- _STORED DATA_
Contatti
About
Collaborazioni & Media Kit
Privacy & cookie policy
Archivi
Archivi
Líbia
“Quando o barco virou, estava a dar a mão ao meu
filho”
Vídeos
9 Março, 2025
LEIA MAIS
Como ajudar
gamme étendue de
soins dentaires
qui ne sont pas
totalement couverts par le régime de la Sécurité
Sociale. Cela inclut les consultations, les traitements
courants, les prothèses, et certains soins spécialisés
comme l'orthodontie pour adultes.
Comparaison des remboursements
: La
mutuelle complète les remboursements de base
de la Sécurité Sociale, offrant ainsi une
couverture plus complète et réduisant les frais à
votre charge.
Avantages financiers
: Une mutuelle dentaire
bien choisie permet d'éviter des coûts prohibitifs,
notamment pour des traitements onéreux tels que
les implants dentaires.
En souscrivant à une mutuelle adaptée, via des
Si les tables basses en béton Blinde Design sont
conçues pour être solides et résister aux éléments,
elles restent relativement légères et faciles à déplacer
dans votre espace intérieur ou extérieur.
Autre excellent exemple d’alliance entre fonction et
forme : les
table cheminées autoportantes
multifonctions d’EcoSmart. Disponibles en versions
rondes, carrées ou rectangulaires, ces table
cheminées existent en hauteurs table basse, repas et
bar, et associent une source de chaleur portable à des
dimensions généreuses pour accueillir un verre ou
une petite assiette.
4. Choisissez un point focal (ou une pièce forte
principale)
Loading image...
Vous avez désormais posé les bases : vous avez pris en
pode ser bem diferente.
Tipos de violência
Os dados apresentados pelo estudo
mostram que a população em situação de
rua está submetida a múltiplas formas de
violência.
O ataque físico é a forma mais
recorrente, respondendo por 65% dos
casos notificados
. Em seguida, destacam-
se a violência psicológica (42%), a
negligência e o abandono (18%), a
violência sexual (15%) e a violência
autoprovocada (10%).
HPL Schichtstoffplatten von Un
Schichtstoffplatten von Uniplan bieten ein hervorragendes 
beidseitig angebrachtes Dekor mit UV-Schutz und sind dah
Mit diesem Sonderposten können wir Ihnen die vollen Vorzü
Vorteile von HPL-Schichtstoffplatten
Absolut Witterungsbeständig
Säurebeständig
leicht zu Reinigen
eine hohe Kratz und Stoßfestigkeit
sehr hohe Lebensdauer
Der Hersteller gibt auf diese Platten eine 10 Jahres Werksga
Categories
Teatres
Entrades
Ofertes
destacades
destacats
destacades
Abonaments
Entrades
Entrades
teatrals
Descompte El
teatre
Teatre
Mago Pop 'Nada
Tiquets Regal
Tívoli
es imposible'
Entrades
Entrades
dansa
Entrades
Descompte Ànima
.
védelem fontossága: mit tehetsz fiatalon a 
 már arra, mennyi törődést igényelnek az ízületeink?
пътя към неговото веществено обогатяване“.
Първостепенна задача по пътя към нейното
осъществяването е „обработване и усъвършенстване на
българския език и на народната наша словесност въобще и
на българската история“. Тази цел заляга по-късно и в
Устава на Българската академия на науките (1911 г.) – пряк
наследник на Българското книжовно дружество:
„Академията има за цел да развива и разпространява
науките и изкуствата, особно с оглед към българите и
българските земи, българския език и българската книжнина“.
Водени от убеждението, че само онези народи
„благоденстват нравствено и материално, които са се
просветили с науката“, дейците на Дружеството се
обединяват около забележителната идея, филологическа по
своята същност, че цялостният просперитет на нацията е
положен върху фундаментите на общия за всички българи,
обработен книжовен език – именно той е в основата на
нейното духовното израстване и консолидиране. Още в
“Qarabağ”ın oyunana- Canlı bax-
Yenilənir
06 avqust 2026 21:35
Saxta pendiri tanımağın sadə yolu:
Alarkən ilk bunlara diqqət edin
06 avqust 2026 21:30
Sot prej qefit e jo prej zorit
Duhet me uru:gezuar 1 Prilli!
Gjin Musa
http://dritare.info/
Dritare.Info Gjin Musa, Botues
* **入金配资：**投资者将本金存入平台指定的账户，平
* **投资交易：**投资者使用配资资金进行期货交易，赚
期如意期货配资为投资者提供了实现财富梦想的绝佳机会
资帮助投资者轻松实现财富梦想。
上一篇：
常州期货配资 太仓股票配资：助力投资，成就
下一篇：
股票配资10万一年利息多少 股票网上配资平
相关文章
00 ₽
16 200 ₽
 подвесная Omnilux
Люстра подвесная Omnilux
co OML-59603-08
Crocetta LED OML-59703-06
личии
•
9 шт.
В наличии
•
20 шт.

- _WHAT THE EXERCISE ASKS_
Could you filter the material above and copy each line that holds the word "Sociale"?

- _OUTPUT BELOW_
Sociale. Cela inclut les consultations, les traitements
de la Sécurité Sociale, offrant ainsi une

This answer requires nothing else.